It’s a funny way of describing death; drawing your mind to misplacing something, like keys or your wallet. It seems such a flippant comment for something that hits you when you are least expecting it, that creeps up on you and curls its cold fingers around your heart and envelopes you in grief. It’s one of those words that doesn’t even start to describe the crushing pain that you feel; the difficulty to catch your breath and the struggle to swing your legs and get out of bed in the morning. But it is what it is. My great-grandmother always used to say that you should be nice to everyone as you don’t know what private battle they are facing behind closed doors, and this couldn’t be truer with my friend and old workmate, Kay.
Today is the two year anniversary of the death of her baby girl Cara, and I wanted to give her the chance to share her story with you. There is an option at the bottom of the post to donate to a little girl called Madison Merrick, who was born with a rare birth defect. She has spent most of her life in hospital, just as Cara did. Madison and her mother Alana need to relocate to the UK for lifesaving surgery so she can go home, and be free to enjoy her childhood. Please dig deep.
Kay and Cara’s Story
Two years ago today was the worst day of my life. On the 17th April 2011, my daughter died.

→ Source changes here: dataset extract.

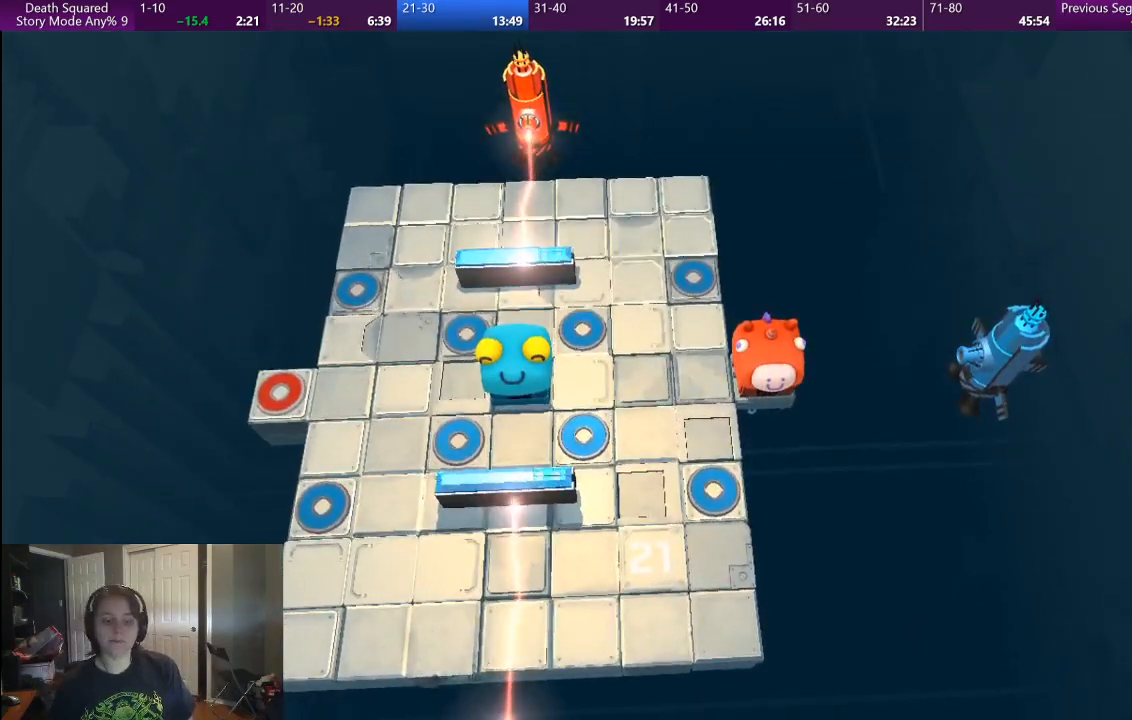
{"buttons": [], "left_stick": "center", "right_stick": "center", "events": []}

We had been in the Intensive Care Unit for over 3 weeks and Cara had been sedated and kept alive by a ventilator for the whole of that time. I had last seen her open her eyes just over a week before when her Daddy and I had smiled at her. I had no idea it would be the last time.
I still replay those 24 hours in my head at least twice a day. The doctors had told us in the morning that Cara wasn’t going to recover as her lungs were too badly damaged and we agreed it would be best to let her go. I knew in my heart it was the right thing to do and that I had to be strong for my baby. My maternal instinct kicked in harder than it ever had before and I knew I had to help her leave this world.

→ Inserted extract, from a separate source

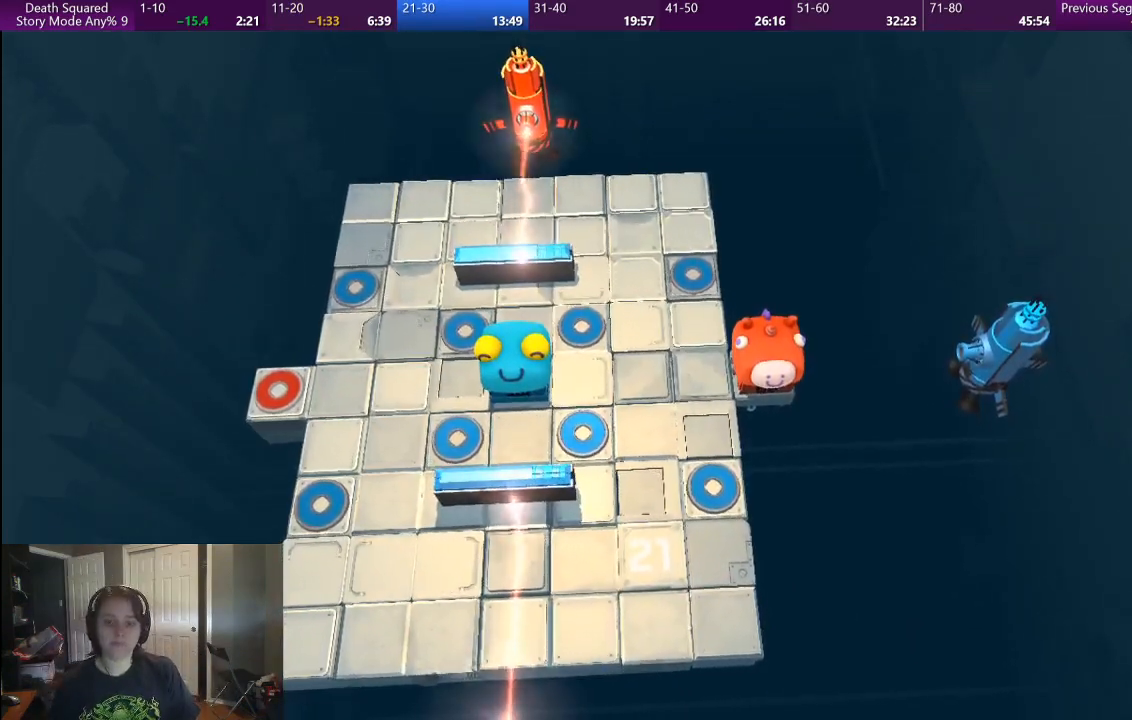
{"buttons": [], "left_stick": "center", "right_stick": "center", "events": []}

This wasn’t because she had suffered enough, because Cara was a fighter. She had fought so hard to stay with us, but I accepted that day that there was no hope for her and that fighting would no longer be an option. The doctors increased her medication so that there would be no pain and I washed her, changed her nappy, sang to her and wrapped my baby in her favourite blanket. Everyone she loved and who loved her got a chance to say goodbye, and then it was me, Cara and her Daddy left in the room, and he handed her to me.

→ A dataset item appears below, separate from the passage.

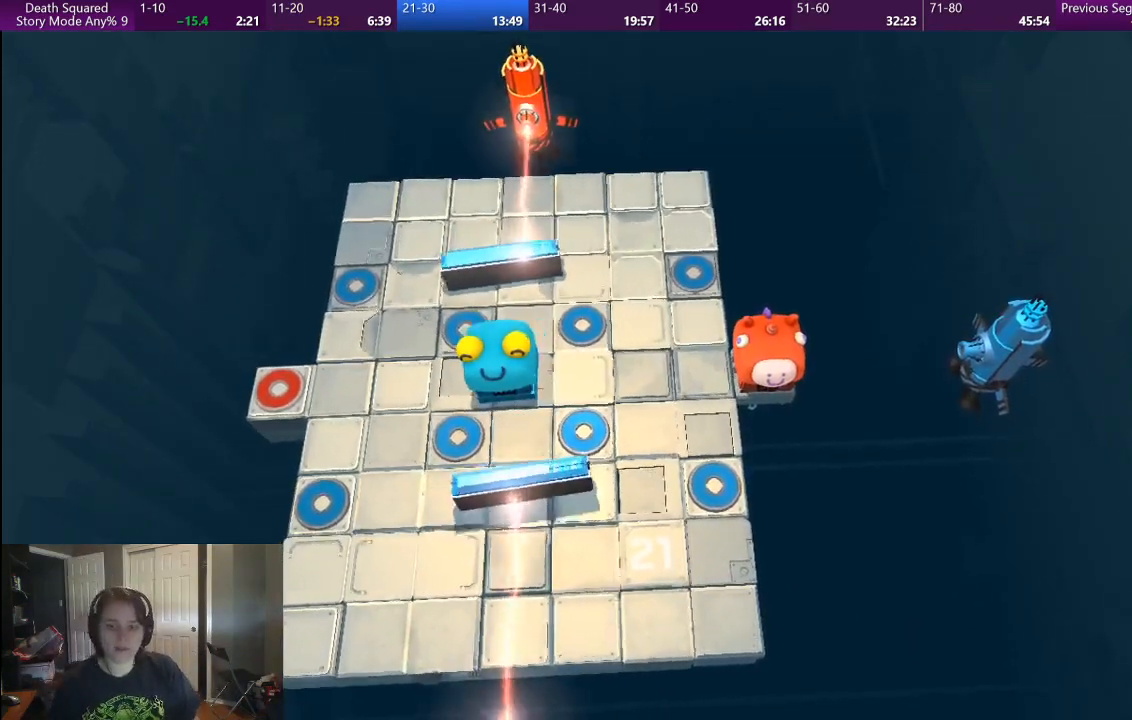
{"buttons": [], "left_stick": "left", "right_stick": "center", "events": [[283, "left_stick", "left"]]}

I remember letting out a short gasp of ‘no’, and then the doctor removed her breathing tube. She took her last breath and my daughter was gone. I had no idea how I would go on.
That night when we got into bed I curled into my soon-to-be husband and sobbed loudly.
The next couple of weeks went by in a blur; I was a walking zombie, obsessed with small tasks – I shook uncontrollably and often struggled to string a sentence together. I busied myself with arrangements for the funeral and although I was dying inside I hid it well. I carried on with Cara as my motivation. She fought so hard for her life and I knew I had to keep fighting for mine.
We buried Cara with my Nana and Granddad; I like to think they are all together somewhere. The funeral passed quickly, I didn’t break down, I didn’t even cry, I just got on with the day and exchanged pleasantries with the hundreds of people who turned up to pay their respects. I was numb, and the full extent of what had happened and what impact it would have hadn’t hit me. I put on a mask and decided I was going to endure this pain with the same dignity that Cara endured hers.
I arranged our wedding shortly after the funeral.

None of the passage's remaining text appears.